Disabled by a missing hand since childhood, Freckles (Martin West) works for timber baron John McLean (Roy Barcroft). He rounds up a gang of lumber thieves headed by Duncan (Jack Lambert). John's foreman, Duncan, gives Freckles a tour and points out the troubles they have been facing due to a gang of timber thieves, led by Jack Barbeau. Freckles begs to be a guard that requires him to be alone in a small, isolated cabin. John eventually agrees, and Freckles is quick to start patrolling a large area of land on horseback with a rifle in hand.

One day, Freckles meets a naturalist, Alice Cooper, who is photographing birds. Alice asks Freckles to watch her niece, Chris, who lives nearby. Meanwhile, Chris has fallen and hurt herself. A fisherman, who ends up being Barbeau, helps her. Freckles arrives and tells Barbeau he is on private property and must leave. Later in the day, Wessner, one of John's men who is actually secretly working for Barbeau, tries to bribe Freckles while in his cabin. Freckles refuses and a fistfight breaks out, which Freckles wins. John sees this confrontation, and is pleased with how Freckles acted and assures him that he will always have a job.

A few days later, Chris and Freckles spend more time getting to know one another. While on the job, Freckles is approached by Barbeau, who tells him that his family was in the woods long before John, and they only cut what they need. He tells Freckles that he is working for the wrong side. When Freckles tells Duncan about this encounter, Duncan tells him not to listen to Barbeau's story.

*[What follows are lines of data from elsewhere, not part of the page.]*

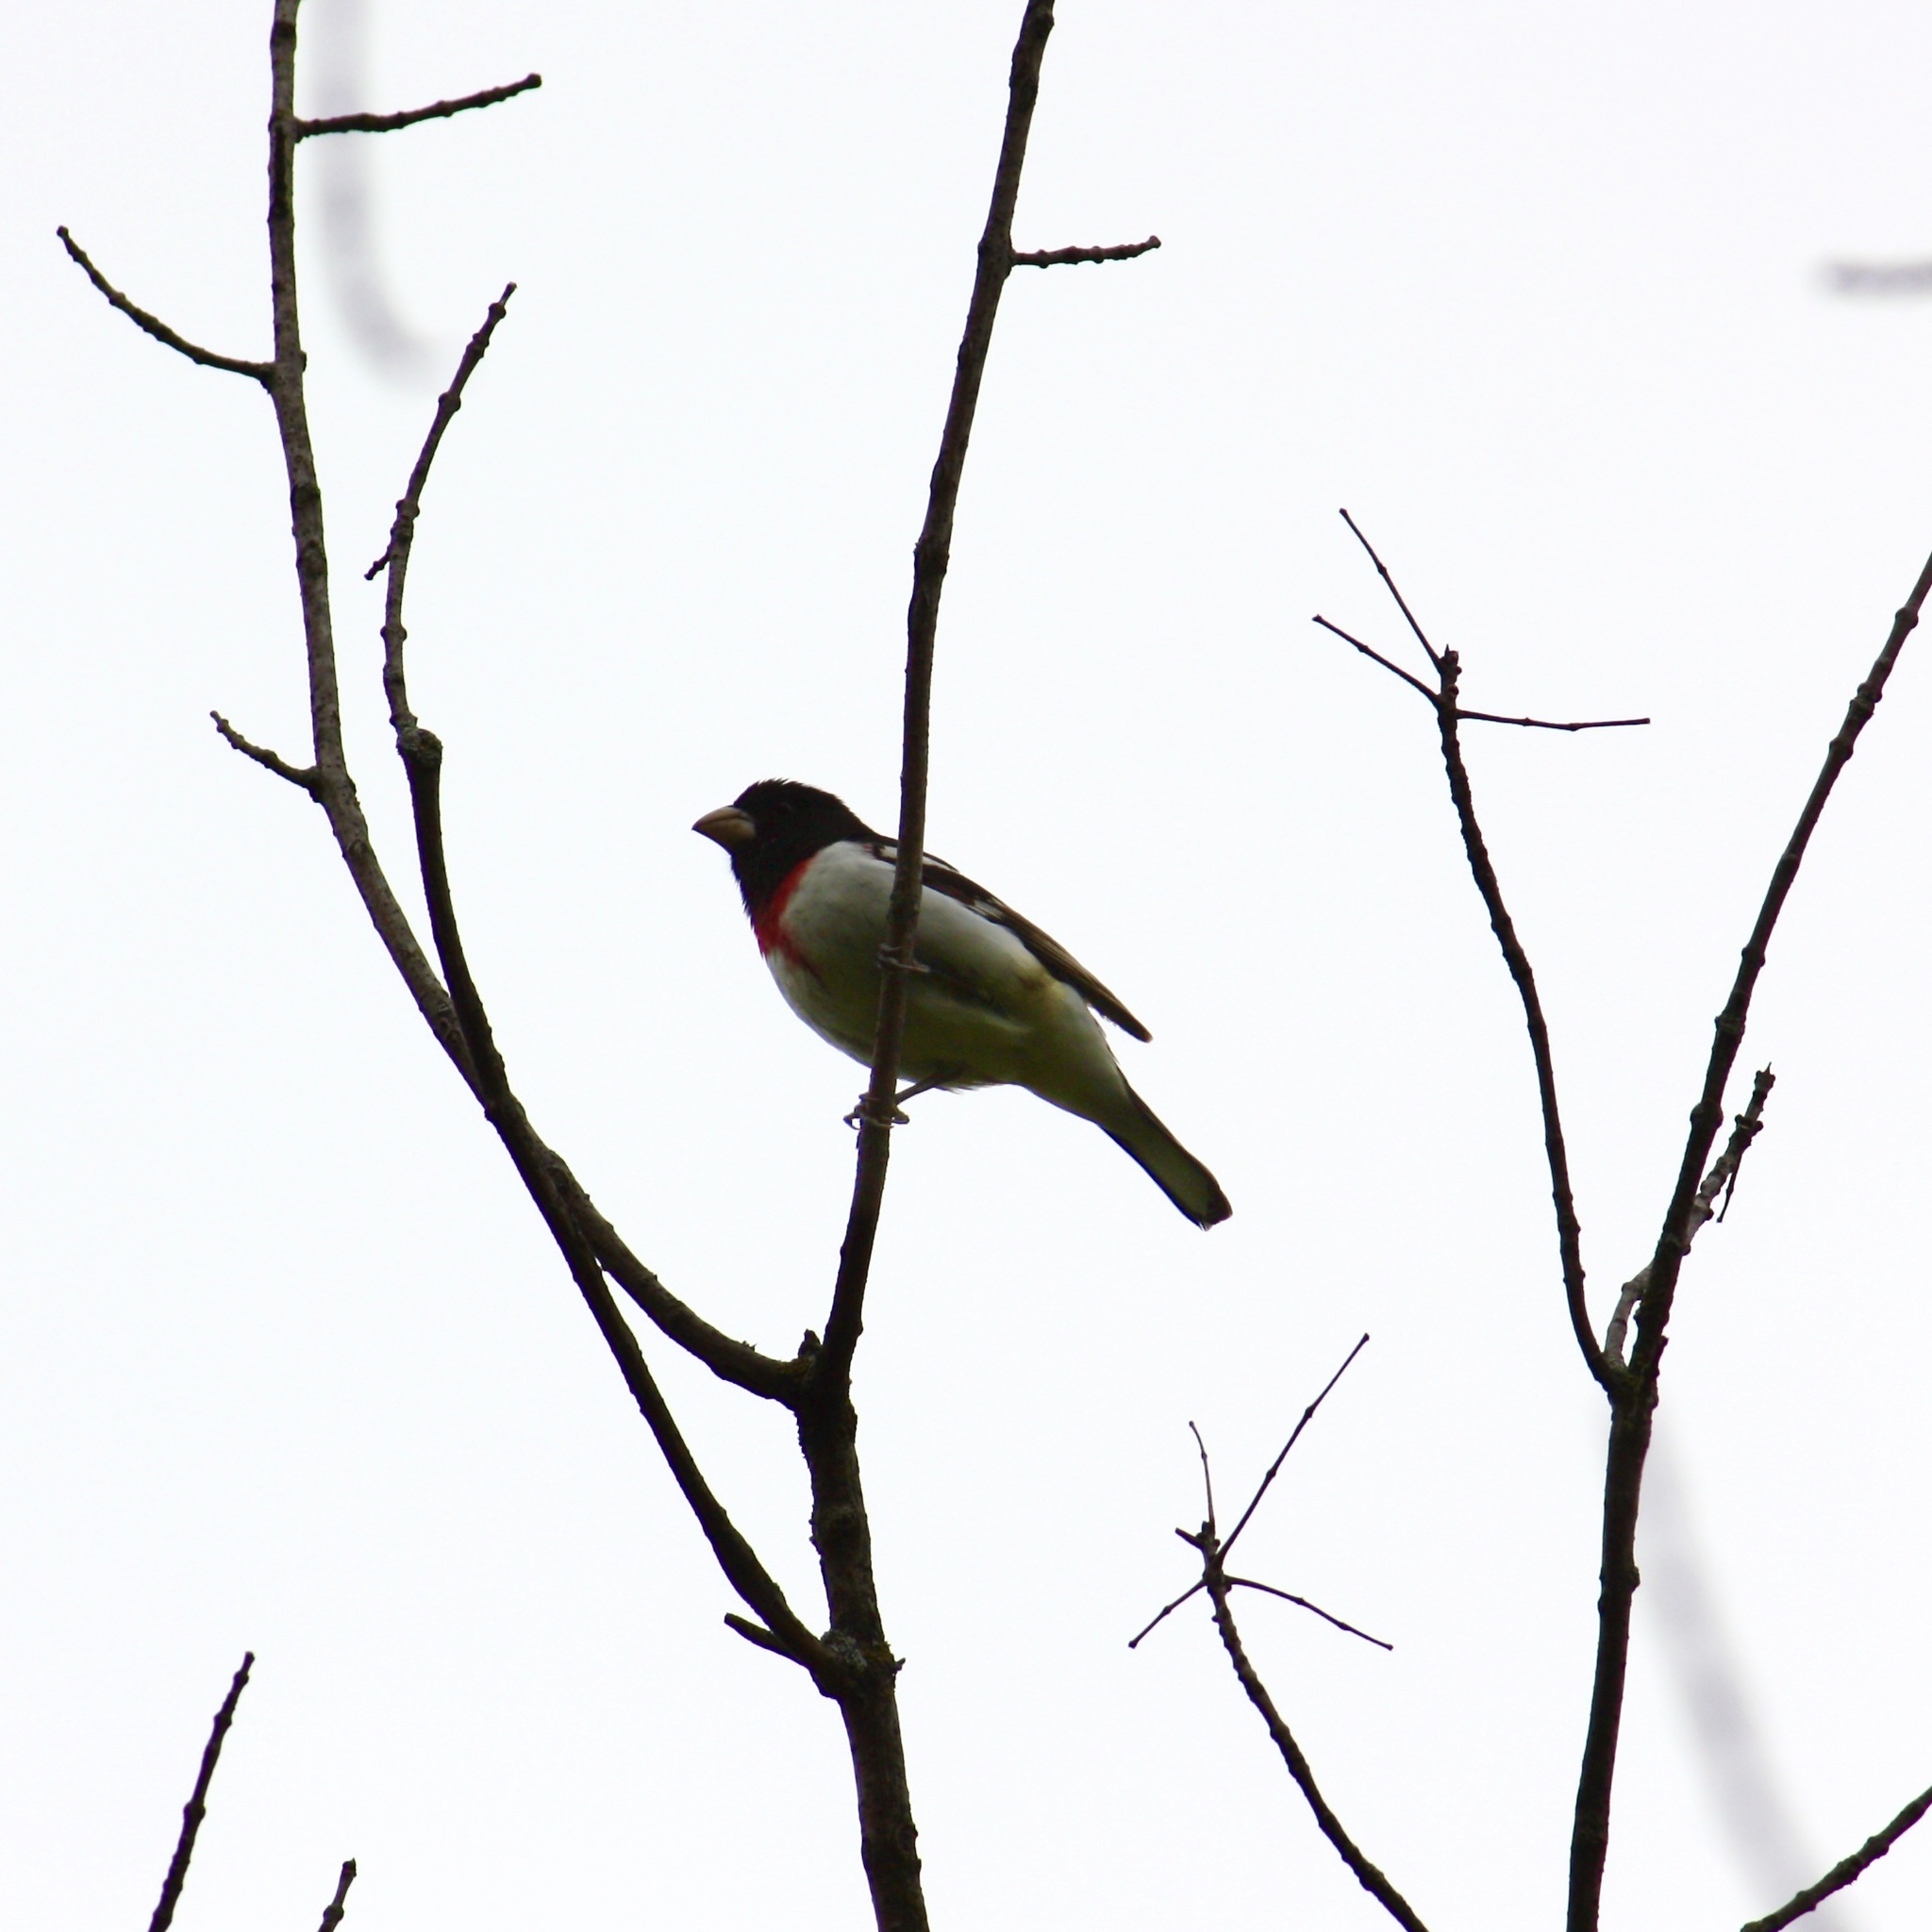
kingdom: Animalia
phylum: Chordata
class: Aves
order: Passeriformes
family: Cardinalidae
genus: Pheucticus
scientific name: Pheucticus ludovicianus
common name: Rose-breasted grosbeak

The next day, Freckles learns from Alice that Chris's parents are sending her to college. Freckles stops by Chris's house and meets her father. At this point, Freckles and Chris are in love, and Freckles is worried that college will change her. They fight, and Freckles leaves. He returns to the Limberlost, where Barbeau and his men are cutting down trees. Freckles gathers MacLean and his crew to confront the lumber thieves, but they are too late. Freckles blames himself for both the theft and the thieves' escape.

This story of love, competition, and rivalry ends with the death of Barbeau, guilt, and the union of Freckles and Chris.

==Cast==
- Martin West as Freckles
- Carol Christensen as Chris Cooper
- Jack Lambert as Duncan
- Steve Peck as Jack Barbeau
- Roy Barcroft as John McLean
- Lorna Thayer as Alice Cooper
- Ken Curtis as Wessner
- John Eldredge as Mr. Cooper

==Production==
The film was made by Robert L. Lippert's Associated Producers Inc. It was filmed on location in San Bernardino National Forest.